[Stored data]

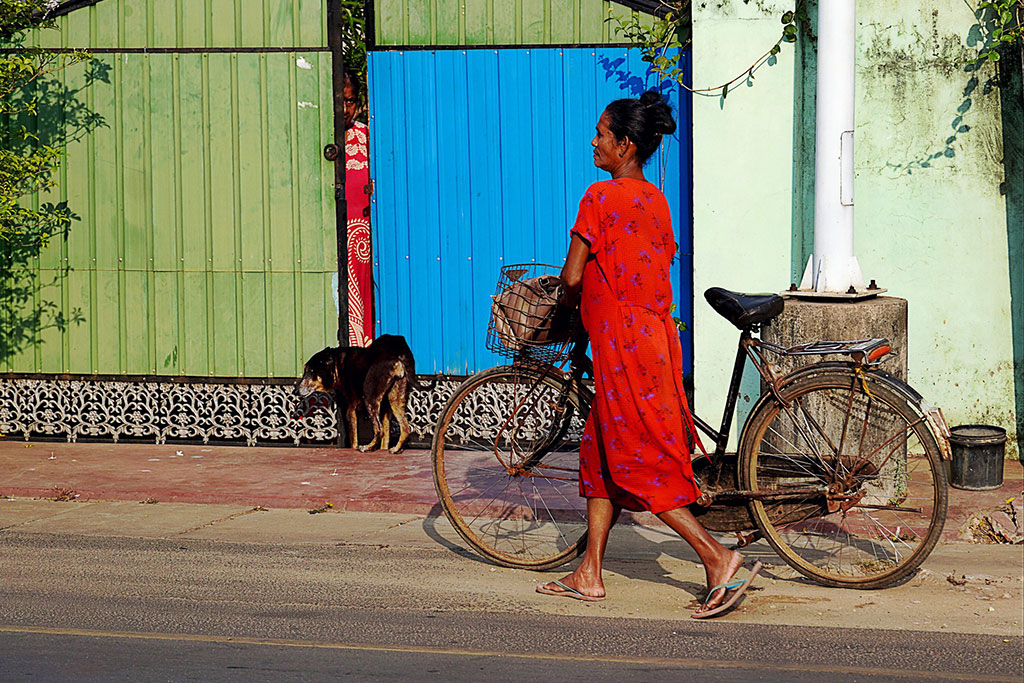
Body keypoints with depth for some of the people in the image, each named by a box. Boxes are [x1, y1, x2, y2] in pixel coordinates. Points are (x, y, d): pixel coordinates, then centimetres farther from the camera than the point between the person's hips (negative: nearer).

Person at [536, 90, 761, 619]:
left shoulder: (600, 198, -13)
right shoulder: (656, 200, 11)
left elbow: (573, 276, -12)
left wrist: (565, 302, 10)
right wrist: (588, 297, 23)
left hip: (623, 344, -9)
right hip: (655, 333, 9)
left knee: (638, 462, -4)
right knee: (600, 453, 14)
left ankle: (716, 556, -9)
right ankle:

### Assigned task
Turn the material above into a Markdown table with two columns, "Row" and "Line text," giving each line its own numbered row and skipping blank lines. Leave the pictures out of the table.

### Answer section
| Row | Line text |
|---|---|
| 1 | Body keypoints with depth for some of the people in the image, each named by a box. Boxes are [x1, y1, x2, y2] in pixel coordinates. Points are (x, y, d): pixel coordinates, then centimetres farther from the camera than the point between the person's hips (negative: nearer). |
| 2 | Person at [536, 90, 761, 619]: |
| 3 | left shoulder: (600, 198, -13) |
| 4 | right shoulder: (656, 200, 11) |
| 5 | left elbow: (573, 276, -12) |
| 6 | left wrist: (565, 302, 10) |
| 7 | right wrist: (588, 297, 23) |
| 8 | left hip: (623, 344, -9) |
| 9 | right hip: (655, 333, 9) |
| 10 | left knee: (638, 462, -4) |
| 11 | right knee: (600, 453, 14) |
| 12 | left ankle: (716, 556, -9) |
| 13 | right ankle: |